Presidential front-runner Interior Minister Nicolas Sarkozy appealed for brotherhood in multicultural France while keeping alive his proposal for a ministry to guard the national identity -- and conceding he was fishing for far-right votes.
Less than two weeks after proposing to create a ministry of immigration and national identity, Sarkozy, a conservative, sought to win over youth. Evoking US civil rights leader Martin Luther King Jr's famous "I have a dream" speech in an address on Sunday to a crowd of some 8,000 young people from his governing party, the Union for a Popular Movement, he asked them to dream of "fraternity" in France.
"I dream that one day all the children whose families have been French for generations ... all the children of immigrants, all the grandchildren of Italians, Portuguese and Spanish Republicans, all Catholic, Protestant, Jewish, Muslim children can sit together at the table of French fraternity," Sarkozy said.
The word "fraternity" is part of the French national motto, "Liberty, Equality, Fraternity," born out of the French Revolution.
However, Sarkozy, has waded into sensitive questions around immigration, a theme usually dominated by Jean-Marie Le Pen, leader of the extreme-right National Front, and has brought them into the presidential debate. Ten days ago, he proposed creating a ministry of immigration and national identity.
Denouncing the proposal has become a rare point of agreement among other candidates of all political stripes.
Socialist candidate Segolene Royal, Sarkozy's main rival, on Saturday said it was "intolerable that one can think that normal immigration is a risk for the national identity."
The current No. 3 candidate, Francois Bayrou, who occupies the political middle ground, has also denounced the proposal.
But in a rare show of frankness, Sarkozy conceded on Sunday night on France 3 television that "bringing back to the camp of the republic voters who have gone to the National Front is also my job."
In each presidential election, mainstream candidates make efforts to seduce extreme-right voters.
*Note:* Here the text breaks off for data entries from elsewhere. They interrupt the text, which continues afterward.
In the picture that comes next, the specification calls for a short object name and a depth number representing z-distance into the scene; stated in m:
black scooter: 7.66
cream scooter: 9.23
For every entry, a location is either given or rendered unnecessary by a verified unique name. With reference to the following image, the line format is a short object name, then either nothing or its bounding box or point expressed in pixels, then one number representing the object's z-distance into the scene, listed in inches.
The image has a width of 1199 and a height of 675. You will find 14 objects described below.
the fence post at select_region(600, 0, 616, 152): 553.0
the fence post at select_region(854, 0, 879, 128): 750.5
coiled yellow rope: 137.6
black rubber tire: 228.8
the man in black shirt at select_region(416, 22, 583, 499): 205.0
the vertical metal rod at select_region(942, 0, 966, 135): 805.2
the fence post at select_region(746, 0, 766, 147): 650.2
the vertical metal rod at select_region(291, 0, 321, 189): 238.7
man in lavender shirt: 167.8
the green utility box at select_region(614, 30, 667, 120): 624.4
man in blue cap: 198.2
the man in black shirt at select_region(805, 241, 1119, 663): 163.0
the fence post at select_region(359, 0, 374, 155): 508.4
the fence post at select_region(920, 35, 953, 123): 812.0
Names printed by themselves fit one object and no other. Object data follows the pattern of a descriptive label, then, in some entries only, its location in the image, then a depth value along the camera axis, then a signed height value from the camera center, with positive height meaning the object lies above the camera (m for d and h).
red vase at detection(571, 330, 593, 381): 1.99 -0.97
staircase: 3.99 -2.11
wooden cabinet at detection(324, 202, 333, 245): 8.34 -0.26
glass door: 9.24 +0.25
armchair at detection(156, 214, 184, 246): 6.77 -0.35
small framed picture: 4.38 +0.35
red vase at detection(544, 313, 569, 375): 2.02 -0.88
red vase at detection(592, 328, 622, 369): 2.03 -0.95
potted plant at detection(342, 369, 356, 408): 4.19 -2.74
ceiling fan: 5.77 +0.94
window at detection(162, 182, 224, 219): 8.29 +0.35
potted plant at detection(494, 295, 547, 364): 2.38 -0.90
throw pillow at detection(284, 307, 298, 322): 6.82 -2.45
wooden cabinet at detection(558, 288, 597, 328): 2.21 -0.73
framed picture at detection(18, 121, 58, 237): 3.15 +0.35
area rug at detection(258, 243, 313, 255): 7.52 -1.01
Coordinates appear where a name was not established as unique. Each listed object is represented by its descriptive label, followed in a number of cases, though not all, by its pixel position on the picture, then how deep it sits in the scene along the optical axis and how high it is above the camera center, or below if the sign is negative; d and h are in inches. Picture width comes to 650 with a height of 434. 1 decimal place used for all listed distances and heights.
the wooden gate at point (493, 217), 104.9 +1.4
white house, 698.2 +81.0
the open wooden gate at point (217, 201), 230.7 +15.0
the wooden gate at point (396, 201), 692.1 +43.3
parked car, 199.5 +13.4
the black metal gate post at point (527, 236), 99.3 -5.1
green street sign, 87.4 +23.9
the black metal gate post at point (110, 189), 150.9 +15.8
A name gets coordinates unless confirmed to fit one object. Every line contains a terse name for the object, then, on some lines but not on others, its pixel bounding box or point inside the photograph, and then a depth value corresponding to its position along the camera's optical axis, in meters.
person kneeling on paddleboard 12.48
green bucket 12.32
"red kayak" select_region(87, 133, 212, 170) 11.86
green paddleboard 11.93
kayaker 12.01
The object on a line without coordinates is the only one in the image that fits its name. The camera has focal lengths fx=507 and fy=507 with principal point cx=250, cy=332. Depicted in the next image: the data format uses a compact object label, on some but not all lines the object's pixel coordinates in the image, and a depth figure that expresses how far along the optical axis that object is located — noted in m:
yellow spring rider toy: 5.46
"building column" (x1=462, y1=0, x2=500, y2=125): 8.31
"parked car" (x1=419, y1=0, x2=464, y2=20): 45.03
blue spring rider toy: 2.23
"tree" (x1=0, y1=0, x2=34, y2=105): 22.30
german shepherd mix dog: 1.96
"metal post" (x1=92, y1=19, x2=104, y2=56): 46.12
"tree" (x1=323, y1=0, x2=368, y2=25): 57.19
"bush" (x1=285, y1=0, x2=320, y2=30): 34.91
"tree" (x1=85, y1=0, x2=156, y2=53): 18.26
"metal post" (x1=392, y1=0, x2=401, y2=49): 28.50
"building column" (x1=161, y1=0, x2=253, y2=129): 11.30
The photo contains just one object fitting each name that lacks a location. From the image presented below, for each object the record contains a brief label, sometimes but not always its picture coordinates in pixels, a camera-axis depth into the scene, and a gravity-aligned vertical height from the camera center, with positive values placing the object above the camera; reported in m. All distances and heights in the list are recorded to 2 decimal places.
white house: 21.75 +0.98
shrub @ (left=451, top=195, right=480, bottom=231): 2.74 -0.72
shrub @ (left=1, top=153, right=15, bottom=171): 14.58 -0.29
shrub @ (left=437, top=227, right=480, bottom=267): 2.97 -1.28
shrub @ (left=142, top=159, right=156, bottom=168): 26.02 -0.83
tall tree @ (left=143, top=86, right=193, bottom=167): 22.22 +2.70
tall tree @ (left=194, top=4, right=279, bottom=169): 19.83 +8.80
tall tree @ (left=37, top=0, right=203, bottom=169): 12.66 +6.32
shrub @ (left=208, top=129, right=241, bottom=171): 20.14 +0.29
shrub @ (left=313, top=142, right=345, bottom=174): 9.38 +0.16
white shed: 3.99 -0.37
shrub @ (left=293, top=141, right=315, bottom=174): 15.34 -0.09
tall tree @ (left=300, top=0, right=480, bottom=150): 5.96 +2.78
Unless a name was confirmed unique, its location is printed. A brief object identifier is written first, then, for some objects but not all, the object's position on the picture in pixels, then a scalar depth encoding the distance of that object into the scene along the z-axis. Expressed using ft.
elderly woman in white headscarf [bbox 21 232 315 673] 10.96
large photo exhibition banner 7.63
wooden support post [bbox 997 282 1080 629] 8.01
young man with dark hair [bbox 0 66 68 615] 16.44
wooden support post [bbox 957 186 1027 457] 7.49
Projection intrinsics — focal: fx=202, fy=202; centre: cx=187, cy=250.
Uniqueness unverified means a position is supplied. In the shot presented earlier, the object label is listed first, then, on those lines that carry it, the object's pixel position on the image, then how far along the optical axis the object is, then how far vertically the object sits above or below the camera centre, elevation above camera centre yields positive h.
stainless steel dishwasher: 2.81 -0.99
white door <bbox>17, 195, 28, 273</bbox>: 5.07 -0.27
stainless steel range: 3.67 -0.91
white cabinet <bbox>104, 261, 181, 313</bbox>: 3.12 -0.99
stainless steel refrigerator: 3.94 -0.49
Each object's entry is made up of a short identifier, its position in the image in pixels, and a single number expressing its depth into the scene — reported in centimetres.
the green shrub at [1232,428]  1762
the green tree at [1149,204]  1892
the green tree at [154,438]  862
However, the stunning performance of Le Pen in the 2002 presidential vote, when he reached the runoff to face President Jacques Chirac, has made the subject particularly sensitive in the current election.
Le Pen, who blames immigration for all French ills, suffered a massive defeat in a rare show of left-right unity in the second round.
"I'm not afraid to defend the identity of France, of the Republic, of the nation," Sarkozy said on Sunday.
Sarkozy, expected to resign from his government post by the end of this month, lags some 12 points behind Royal among youths aged 18 to 21, according to a study by Cevipof, a think tank of the Institute for Political Science.
Sarkozy's image is tattered in the housing projects of France after calling some delinquent youths "scum," a remark that many said fanned riots in 2005.